From Batch to Streaming workflows
Key properties for large-scale systems:
[Large-Scale Personalized Services] should have the following properties:
- System scalability
- Organizational scalability
- Operational robustness
Where Batch jobs have been successfully used, and represent a reference model to improve from:
[Batch, Map-Reduce jobs] has been remarkably successful tool for implementing recommendation systems.
[Batch important benefits:]
- Multi-consumer: several jobs reading input directories without affecting each others.
- Visibility: job’s input and output can be inspected for tracking down the cause of an error.
- Team Interface: Directory names, output from one team’s job, can be used as input for other team, acting as a interface.
- Loose coupling: Jobs can be implemented in different languages, using different libraries, relying on the same format.
- Data provenance: With explicit inputs and outputs for each job, the flow of data can be tracked through the system.
- Failure recovery: If job 46th out of 50 fail, we can restart from job 46th instead of re-run the entire workflow.
- Friendly to experimentation: Most jobs modify only their designated output directories, and have no other side effect.
When moving from a high-latency batch system to a low-latency streaming system, we wish to preserve the attractive properties listed above.
By analogy, consider how Unix tools are composed into complex programs using shell scripts. A workflow of batch jobs is comparable to a shell script which there is no pipe operator, so each program should write and read from temporal files on disk. In this scenario, one program must finish writing its output file before another program can start reading it.
To move from batch to a steraming data pipeline, the temporary files would need to be replaced with something more like Unix pipes. […] However, Unix pipes do not have all the properties we want: they connect one output to exactly one input (not multi-consumer), and then cannot be repaired if one of the processes crashes and restarts (no fault recovery)
Then Kafka and Samza are explained as components to support Streaming data piples for large-scale services.
Discussion
Kafka, on one side, is focused on making replicated logs as efficient and performant as possible.
Kafka’s focus on the log abstraction is reminiscent of the Unix philosophy: “Make each program do one thing well. To do a new job, build afresh rather than complicated old programs by adding ’new features’”

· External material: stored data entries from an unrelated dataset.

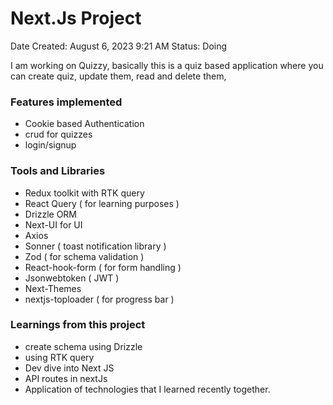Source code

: # Next.Js Project

Date Created: August 6, 2023 9:21 AM
Status: Doing

I am working on Quizzy, basically this is a quiz based application where you can create quiz, update them, read and delete them, 

### Features implemented

- Cookie based Authentication
- crud for quizzes
- login/signup

### Tools and Libraries

- Redux toolkit with RTK query
- React Query ( for learning purposes )
- Drizzle ORM
- Next-UI for UI
- Axios
- Sonner ( toast notification library )
- Zod ( for schema validation )
- React-hook-form ( for form handling )
- Jsonwebtoken ( JWT )
- Next-Themes
- nextjs-toploader ( for progress bar )

### Learnings from this project

 

- create schema using Drizzle
- using RTK query
- Dev dive into Next JS
- API routes in nextJs
- Application of technologies that I learned recently together.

Samza on the other side, is focus on Stream processing:
Each Samza Job is structurally simple: it is jost one step in a data processing pipeline, with Kafka topics as inputs and outputs. If Kafka is like a streaming version of HDFS, then Samza is like a streaming version of MapReduce.
This principle again evokes a Unix maxim: “Expect the output of every program to become the unput to another, as yet unknown, program.”
Kafka topics deliberately do not provide backpressure: the on-disk log acts as an almost-unbounded buffer for messages.
Unix as a Role Model
… the log-oriented model of Kafka and Samza is fundamentally built on the idea of composing heterogeneous system through the uniform interface of a replicated, partitioned log. Individual systems for data storage and processing are encouraged to do one thing well, and to use logs as input and output. Even though Kafka’s logs are not the same as Unix pipes, they encourage composability, and thus Unix-style thinking.